[Opening Record set section]

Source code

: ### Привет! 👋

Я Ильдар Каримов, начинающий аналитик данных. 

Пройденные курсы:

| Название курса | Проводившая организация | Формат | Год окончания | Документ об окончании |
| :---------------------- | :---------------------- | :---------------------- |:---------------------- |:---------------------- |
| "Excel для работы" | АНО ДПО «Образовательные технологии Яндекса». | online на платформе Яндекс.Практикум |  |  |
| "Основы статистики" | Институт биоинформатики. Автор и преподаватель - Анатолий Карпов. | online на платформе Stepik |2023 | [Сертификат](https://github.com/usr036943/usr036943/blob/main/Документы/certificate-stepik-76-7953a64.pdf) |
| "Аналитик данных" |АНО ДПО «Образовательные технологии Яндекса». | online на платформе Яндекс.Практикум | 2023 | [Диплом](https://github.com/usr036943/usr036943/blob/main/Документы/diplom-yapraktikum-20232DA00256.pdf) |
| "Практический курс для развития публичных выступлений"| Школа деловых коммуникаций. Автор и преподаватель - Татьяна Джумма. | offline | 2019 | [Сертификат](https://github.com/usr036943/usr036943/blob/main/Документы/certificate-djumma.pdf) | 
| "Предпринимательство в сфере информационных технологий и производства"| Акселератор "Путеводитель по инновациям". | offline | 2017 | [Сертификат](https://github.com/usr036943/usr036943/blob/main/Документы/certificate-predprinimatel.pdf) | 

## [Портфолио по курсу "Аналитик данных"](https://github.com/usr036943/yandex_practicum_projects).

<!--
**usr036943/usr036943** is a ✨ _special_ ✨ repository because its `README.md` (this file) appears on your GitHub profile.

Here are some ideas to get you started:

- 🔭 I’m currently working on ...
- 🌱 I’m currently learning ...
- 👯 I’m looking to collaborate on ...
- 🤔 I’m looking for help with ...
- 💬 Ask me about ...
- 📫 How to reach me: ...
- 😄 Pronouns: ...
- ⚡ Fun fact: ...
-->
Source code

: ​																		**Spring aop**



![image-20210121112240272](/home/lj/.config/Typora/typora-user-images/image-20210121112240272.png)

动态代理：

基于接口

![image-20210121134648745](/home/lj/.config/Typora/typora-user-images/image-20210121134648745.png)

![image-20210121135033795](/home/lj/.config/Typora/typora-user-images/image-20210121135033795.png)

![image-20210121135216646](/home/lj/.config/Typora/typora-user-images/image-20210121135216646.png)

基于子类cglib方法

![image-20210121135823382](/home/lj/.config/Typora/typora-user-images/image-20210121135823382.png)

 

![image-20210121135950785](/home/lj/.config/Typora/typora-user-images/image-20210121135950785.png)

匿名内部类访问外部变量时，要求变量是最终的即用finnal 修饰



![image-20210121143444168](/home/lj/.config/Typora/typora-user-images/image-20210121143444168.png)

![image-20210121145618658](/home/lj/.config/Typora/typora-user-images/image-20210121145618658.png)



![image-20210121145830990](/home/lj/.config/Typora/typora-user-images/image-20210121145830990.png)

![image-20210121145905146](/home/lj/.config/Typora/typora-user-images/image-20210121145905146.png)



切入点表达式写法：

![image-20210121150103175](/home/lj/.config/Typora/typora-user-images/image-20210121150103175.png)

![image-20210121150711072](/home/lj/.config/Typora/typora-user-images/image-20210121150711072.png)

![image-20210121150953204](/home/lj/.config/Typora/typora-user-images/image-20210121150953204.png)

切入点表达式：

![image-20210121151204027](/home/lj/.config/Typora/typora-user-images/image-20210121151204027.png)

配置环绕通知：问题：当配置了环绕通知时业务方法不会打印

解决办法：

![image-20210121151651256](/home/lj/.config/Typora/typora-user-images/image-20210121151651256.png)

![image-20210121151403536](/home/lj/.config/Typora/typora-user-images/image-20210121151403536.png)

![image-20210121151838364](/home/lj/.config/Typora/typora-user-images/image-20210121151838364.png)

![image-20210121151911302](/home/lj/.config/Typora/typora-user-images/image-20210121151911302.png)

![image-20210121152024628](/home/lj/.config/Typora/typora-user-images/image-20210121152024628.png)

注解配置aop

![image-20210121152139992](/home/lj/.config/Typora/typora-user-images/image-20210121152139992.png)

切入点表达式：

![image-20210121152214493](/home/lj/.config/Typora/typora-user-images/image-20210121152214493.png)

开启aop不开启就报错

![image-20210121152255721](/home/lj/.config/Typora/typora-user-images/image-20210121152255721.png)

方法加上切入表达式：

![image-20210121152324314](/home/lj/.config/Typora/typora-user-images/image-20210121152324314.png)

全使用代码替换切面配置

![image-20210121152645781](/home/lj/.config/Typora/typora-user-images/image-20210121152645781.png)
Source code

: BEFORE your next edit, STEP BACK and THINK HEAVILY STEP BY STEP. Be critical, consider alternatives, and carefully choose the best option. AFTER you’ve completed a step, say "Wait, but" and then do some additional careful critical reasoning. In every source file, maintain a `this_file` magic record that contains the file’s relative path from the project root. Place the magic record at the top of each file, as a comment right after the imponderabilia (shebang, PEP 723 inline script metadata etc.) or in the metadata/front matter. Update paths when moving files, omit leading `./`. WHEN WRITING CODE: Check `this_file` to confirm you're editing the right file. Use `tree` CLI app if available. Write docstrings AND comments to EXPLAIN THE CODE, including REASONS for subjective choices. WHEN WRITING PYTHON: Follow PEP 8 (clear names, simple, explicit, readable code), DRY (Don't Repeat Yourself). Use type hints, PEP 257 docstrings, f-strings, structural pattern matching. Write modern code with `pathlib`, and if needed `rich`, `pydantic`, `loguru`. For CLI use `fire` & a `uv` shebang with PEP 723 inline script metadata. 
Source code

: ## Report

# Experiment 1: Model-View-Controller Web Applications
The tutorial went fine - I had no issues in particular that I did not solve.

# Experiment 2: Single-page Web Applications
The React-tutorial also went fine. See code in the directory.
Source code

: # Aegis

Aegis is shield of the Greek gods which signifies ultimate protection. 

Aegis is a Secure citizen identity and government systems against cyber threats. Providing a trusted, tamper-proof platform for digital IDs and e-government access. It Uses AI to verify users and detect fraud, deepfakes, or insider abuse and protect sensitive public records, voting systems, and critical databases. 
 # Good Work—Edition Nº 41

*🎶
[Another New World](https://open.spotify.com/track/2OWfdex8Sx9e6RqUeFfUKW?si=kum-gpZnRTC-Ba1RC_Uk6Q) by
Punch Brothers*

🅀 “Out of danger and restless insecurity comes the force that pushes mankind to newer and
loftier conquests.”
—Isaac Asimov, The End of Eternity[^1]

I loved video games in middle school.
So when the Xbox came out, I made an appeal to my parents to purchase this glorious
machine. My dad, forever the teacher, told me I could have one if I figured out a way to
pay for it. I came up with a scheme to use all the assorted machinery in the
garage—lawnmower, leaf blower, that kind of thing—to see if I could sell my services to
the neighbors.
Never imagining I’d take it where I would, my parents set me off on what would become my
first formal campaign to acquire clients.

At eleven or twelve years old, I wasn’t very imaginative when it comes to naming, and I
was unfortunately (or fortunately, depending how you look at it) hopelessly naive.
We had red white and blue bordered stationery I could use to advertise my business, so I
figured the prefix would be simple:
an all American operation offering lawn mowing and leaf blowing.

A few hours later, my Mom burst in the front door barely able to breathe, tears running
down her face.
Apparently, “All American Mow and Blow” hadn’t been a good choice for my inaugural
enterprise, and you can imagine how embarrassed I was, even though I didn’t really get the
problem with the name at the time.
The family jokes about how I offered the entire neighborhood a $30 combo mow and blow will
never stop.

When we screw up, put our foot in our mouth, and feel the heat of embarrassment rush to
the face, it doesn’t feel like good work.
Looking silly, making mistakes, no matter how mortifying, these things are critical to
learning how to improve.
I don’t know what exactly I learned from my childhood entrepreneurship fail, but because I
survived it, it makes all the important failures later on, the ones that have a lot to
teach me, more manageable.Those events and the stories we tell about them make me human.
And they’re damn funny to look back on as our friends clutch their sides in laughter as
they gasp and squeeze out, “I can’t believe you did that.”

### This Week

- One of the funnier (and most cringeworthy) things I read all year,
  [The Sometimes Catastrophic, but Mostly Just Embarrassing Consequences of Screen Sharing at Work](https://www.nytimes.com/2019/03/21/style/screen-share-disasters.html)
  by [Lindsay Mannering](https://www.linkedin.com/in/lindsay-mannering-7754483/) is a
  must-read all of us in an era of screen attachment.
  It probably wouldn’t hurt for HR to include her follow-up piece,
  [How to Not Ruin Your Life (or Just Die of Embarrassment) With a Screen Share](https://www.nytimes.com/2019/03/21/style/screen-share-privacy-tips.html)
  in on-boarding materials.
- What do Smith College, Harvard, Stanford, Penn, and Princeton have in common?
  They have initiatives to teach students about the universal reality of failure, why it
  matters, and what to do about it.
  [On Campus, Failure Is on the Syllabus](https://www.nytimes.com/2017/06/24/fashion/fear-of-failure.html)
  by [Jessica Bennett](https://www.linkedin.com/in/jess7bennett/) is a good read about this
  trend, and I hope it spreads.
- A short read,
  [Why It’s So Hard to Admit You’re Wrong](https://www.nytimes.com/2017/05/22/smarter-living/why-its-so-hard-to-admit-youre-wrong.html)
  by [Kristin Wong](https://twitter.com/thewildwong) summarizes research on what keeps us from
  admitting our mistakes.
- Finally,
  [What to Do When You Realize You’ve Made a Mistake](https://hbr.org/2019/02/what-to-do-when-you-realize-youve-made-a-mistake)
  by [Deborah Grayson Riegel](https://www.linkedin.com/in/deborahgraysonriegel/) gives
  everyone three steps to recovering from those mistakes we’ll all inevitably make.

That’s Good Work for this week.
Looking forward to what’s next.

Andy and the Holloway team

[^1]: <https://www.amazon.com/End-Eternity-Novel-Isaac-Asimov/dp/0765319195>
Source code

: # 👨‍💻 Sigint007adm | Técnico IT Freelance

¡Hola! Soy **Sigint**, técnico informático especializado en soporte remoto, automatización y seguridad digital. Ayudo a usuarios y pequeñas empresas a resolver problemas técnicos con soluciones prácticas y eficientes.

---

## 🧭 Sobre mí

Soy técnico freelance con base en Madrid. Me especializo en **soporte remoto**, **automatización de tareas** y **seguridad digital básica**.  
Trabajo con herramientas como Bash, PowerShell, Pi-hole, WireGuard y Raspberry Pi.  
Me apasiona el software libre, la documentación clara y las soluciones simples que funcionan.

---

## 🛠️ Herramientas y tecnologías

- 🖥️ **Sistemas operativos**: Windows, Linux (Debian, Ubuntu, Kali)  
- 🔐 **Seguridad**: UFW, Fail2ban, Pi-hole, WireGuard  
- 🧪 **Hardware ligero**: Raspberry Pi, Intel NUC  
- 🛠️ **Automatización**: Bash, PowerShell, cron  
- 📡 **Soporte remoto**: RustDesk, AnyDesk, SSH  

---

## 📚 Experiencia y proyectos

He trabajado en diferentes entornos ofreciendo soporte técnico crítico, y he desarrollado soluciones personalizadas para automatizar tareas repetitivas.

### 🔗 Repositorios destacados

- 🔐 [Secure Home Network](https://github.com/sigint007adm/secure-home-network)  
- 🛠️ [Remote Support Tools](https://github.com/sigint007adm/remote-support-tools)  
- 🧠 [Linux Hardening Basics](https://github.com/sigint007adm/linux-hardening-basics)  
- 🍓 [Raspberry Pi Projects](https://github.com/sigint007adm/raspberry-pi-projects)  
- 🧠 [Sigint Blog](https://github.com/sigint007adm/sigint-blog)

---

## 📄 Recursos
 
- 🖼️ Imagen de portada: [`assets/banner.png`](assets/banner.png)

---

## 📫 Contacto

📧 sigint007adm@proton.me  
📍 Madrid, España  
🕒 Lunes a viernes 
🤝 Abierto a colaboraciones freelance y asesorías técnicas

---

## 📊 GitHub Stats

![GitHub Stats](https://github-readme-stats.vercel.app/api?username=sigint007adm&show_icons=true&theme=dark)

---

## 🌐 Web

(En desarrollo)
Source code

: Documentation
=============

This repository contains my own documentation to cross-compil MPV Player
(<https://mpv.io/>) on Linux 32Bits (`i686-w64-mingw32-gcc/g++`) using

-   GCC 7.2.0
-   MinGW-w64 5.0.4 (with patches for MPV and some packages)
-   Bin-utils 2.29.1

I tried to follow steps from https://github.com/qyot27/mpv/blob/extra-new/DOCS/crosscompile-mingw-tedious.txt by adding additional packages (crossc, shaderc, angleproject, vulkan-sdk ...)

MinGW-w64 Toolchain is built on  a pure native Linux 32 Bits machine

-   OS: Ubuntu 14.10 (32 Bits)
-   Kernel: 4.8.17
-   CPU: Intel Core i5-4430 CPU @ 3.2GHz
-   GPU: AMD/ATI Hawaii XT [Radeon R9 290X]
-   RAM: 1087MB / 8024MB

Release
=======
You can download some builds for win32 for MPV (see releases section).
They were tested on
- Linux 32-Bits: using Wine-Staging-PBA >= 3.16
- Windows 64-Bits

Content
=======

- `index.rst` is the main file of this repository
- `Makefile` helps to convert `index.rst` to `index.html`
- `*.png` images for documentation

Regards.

[Closing Record set section]

■ Exercise description:
What you return should be exactly the lines above, starting at the one with "enterprise, and you" and ending at the one with "I don’t know", and nothing else.

■ Response to this exercise:
enterprise, and you can imagine how embarrassed I was, even though I didn’t really get the
problem with the name at the time.
The family jokes about how I offered the entire neighborhood a $30 combo mow and blow will
never stop.

When we screw up, put our foot in our mouth, and feel the heat of embarrassment rush to
the face, it doesn’t feel like good work.
Looking silly, making mistakes, no matter how mortifying, these things are critical to
learning how to improve.
I don’t know what exactly I learned from my childhood entrepreneurship fail, but because I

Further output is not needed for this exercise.